Folks, we encountered a problem: for vmull_high_p64 intrinsic there was not generated PMULL2 instruction.
This happened because the vmull_high_p64 is implemented through vmull_p64:

__ai poly128_t vmull_high_p64(poly64x2_t __p0, poly64x2_t __p1) {

poly128_t __ret;

__ret = vmull_p64((poly64_t)(vget_high_p64(__p0)), (poly64_t)(vget_high_p64(__p1)));

return __ret;


__ai poly128_t vmull_p64(poly64_t __p0, poly64_t __p1) {

poly128_t __ret;

__ret = (poly128_t) __builtin_neon_vmull_p64(__p0, __p1);

return __ret;


There also exist pattern to convert this into PMULL2:

def : Pat<(int_aarch64_neon_pmull64 (extractelt (v2i64 V128:$Rn), (i64 1)),
(extractelt (v2i64 V128:$Rm), (i64 1))),
(PMULLv2i64 V128:$Rn, V128:$Rm)>;

The problem is that ISel apply that pattern only when corresponding IR is inside basic block.
Some optimizations could hoist extraction operators out of current basic block(Loop invariant code motion).
In the result PMULL2 is not used.

GlobalISel could resolve that problem.

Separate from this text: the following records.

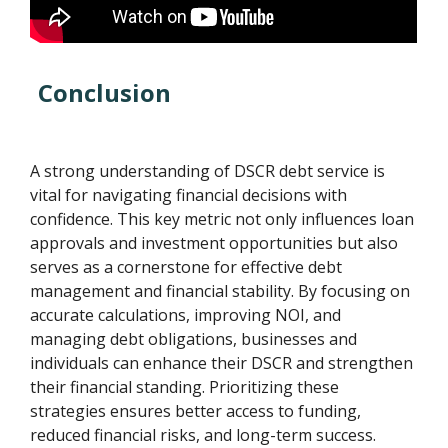
Conclusion
A strong understanding of DSCR debt service is
vital for navigating financial decisions with
confidence. This key metric not only influences loan
approvals and investment opportunities but also
serves as a cornerstone for effective debt
management and financial stability. By focusing on
accurate calculations, improving NOI, and
managing debt obligations, businesses and
individuals can enhance their DSCR and strengthen
their financial standing. Prioritizing these
strategies ensures better access to funding,
reduced financial risks, and long-term success.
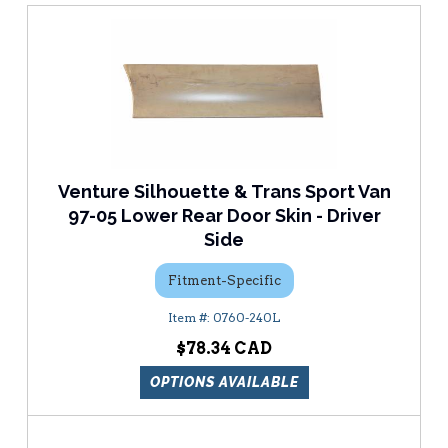
Venture Silhouette & Trans Sport Van
97-05 Lower Rear Door Skin - Driver
Side
Fitment-Specific
0760-240L
$78.34
OPTIONS AVAILABLE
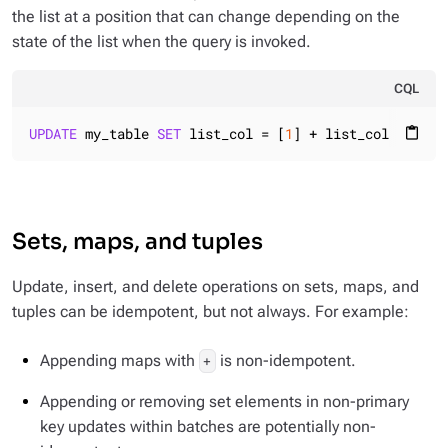
the list at a position that can change depending on the
state of the list when the query is invoked.
CQL
UPDATE
 my_table 
SET
 list_col = [
1
] + list_col 
WHERE
 
content_paste
Sets, maps, and tuples
Update, insert, and delete operations on sets, maps, and
tuples can be idempotent, but not always. For example:
Appending maps with
is non-idempotent.
+
Appending or removing set elements in non-primary
key updates within batches are potentially non-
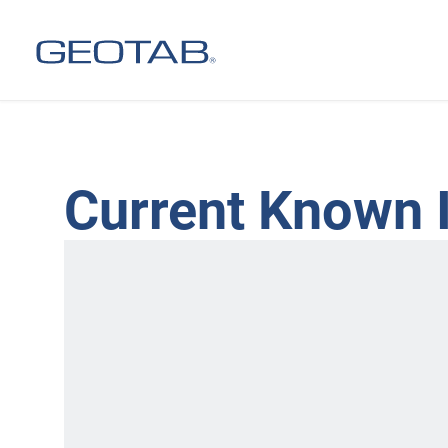
Current Known 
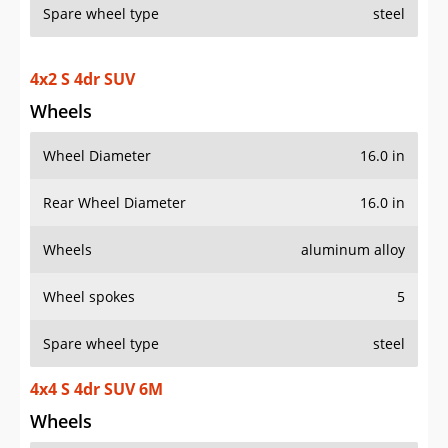
Spare wheel type
steel
4x2 S 4dr SUV
Wheels
Wheel Diameter
16.0 in
Rear Wheel Diameter
16.0 in
Wheels
aluminum alloy
Wheel spokes
5
Spare wheel type
steel
4x4 S 4dr SUV 6M
Wheels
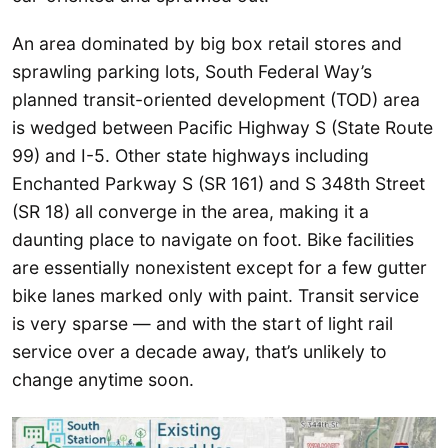
An area dominated by big box retail stores and
sprawling parking lots, South Federal Way’s
planned transit-oriented development (TOD) area
is wedged between Pacific Highway S (State Route
99) and I-5. Other state highways including
Enchanted Parkway S (SR 161) and S 348th Street
(SR 18) all converge in the area, making it a
daunting place to navigate on foot. Bike facilities
are essentially nonexistent except for a few gutter
bike lanes marked only with paint. Transit service
is very sparse — and with the start of light rail
service over a decade away, that’s unlikely to
change anytime soon.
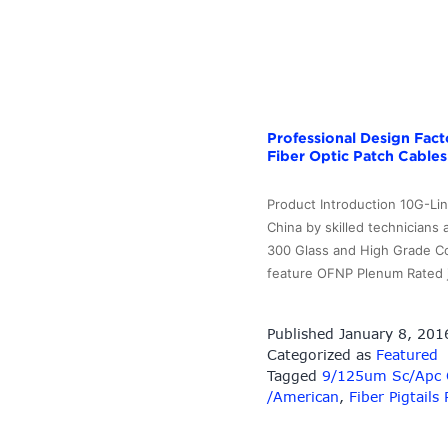
Professional Design Fac
Fiber Optic Patch Cables
Product Introduction 10G-Li
China by skilled technicians
300 Glass and High Grade Con
feature OFNP Plenum Rated 
Published
January 8, 201
Categorized as
Featured
Tagged
9/125um Sc/Apc Op
/American
,
Fiber Pigtails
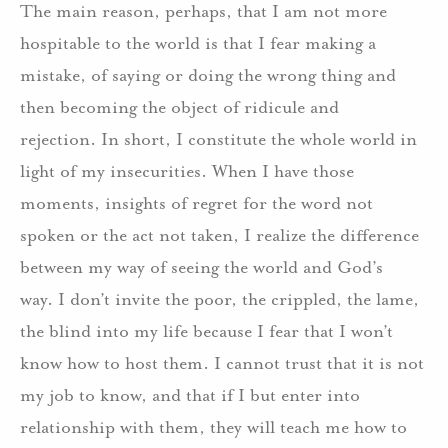
The main reason, perhaps, that I am not more
hospitable to the world is that I fear making a
mistake, of saying or doing the wrong thing and
then becoming the object of ridicule and
rejection. In short, I constitute the whole world in
light of my insecurities. When I have those
moments, insights of regret for the word not
spoken or the act not taken, I realize the difference
between my way of seeing the world and God’s
way. I don’t invite the poor, the crippled, the lame,
the blind into my life because I fear that I won’t
know how to host them. I cannot trust that it is not
my job to know, and that if I but enter into
relationship with them, they will teach me how to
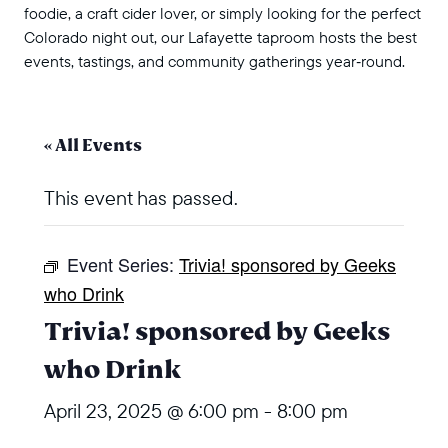
foodie, a craft cider lover, or simply looking for the perfect
Colorado night out, our Lafayette taproom hosts the best
events, tastings, and community gatherings year‑round.
« All Events
This event has passed.
Event Series:
Trivia! sponsored by Geeks
who Drink
Trivia! sponsored by Geeks
who Drink
April 23, 2025 @ 6:00 pm
-
8:00 pm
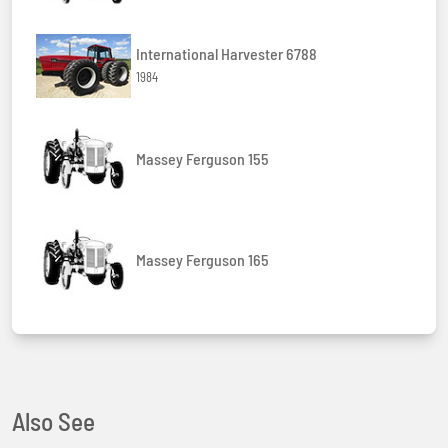
International Harvester 6788
1984
Massey Ferguson 155
Massey Ferguson 165
Also See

But it does not handle this pattern yet and switched on by default for -O0 only.
Another alternative to have PMULL2 is to create specific builtin for vmull_high_p64 intrinsic.

Would it be OK to add extra builtin for vmull_high_p64 intrinsic to resolve this problem(

__builtin_neon_vmull_high_p64/llvm.aarch64.neon.pmull_high_64) ?

Thank you, Alexey.

For this specific sort of issue, we have some code in CodeGenPrepare::tryToSinkFreeOperands to try to rearrange the IR so the necessary instructions are in the same basic block.

If we can’t make that work, we could consider adding a separate intrinsic.